In deze zaak heeft het Gerechtshof 's-Hertogenbosch op 17 oktober 2013 uitspraak gedaan in het hoger beroep van de heer [belanghebbende], wonende te Thailand, tegen de uitspraak van de Rechtbank Breda van 27 september 2012. De Rechtbank had het beroep van belanghebbende gegrond verklaard, maar het bezwaar tegen de nihil aanslag inkomstenbelasting ongegrond verklaard wegens gebrek aan belang. Belanghebbende had een aanslag in de inkomstenbelasting/premie volksverzekeringen opgelegd gekregen voor het jaar 2009, conform zijn aangifte met een belastbaar inkomen van € 0. De Inspecteur had de aanslag gehandhaafd, wat leidde tot het beroep bij de Rechtbank. De Rechtbank oordeelde dat belanghebbende door het bezwaar tegen de nihil aanslag niet in een gunstigere positie kon komen, waardoor het bezwaar kennelijk niet-ontvankelijk was.

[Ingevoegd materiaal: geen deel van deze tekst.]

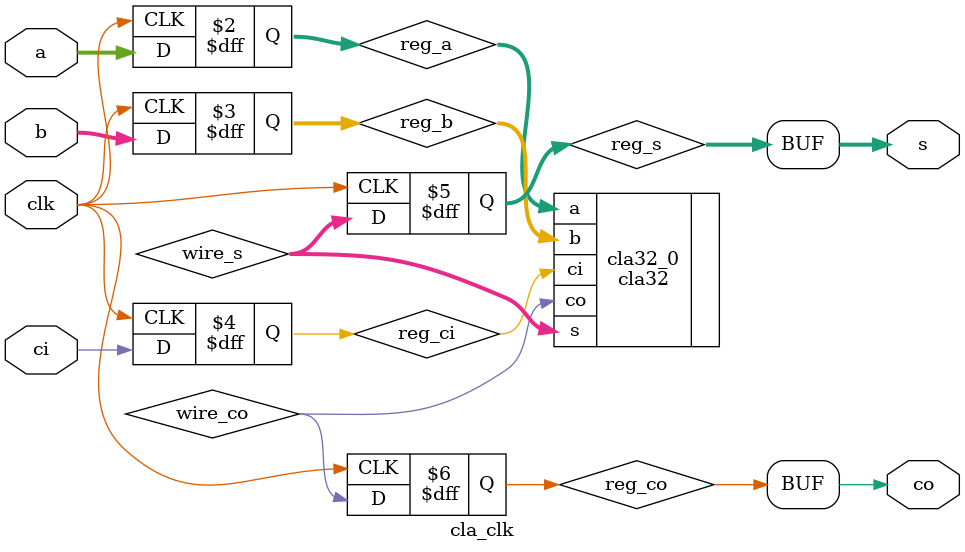
<source format=v>
module cla_clk(clk, a, b, ci, s, co);
  input clk; //clock
  input [31:0] a,b;
  input ci;
  output [31:0] s;
  output co;
  
  reg [31:0] reg_a, reg_b;
  reg reg_ci;
  reg [31:0] reg_s;
  reg reg_co;
  
  wire [31:0] wire_s;
  wire wire_co;
  
  
  always @ (posedge clk)
  begin
  reg_a <= a; //non-blocking assignment
  reg_b <= b;
  reg_ci <= ci;
  reg_s <= wire_s;
  reg_co <= wire_co;
  end
  
  //32_bit CLA module instance
  cla32 cla32_0(.a(reg_a), .b(reg_b), .ci(reg_ci), .s(wire_s), .co(wire_co));
  
  assign s = reg_s;
  assign co = reg_co;
  
endmodule

</source>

In hoger beroep heeft belanghebbende geen zelfstandige gronden aangevoerd en concludeert hij tot gegrondverklaring van het hoger beroep. De Inspecteur daarentegen concludeert tot ongegrondverklaring van het hoger beroep en bevestiging van de uitspraak van de Rechtbank. Het Hof heeft vastgesteld dat de Rechtbank op goede gronden heeft geoordeeld dat er geen dwangsom verschuldigd is, omdat het bezwaar kennelijk niet-ontvankelijk was. Het Hof bevestigt de uitspraak van de Rechtbank en oordeelt dat er geen redenen zijn om het door belanghebbende betaalde griffierecht te vergoeden.
De beslissing van het Hof is dat het hoger beroep ongegrond is en de uitspraak van de Rechtbank wordt bevestigd. Beide partijen hebben de mogelijkheid om binnen zes weken na de verzenddatum beroep in cassatie in te stellen bij de Hoge Raad der Nederlanden.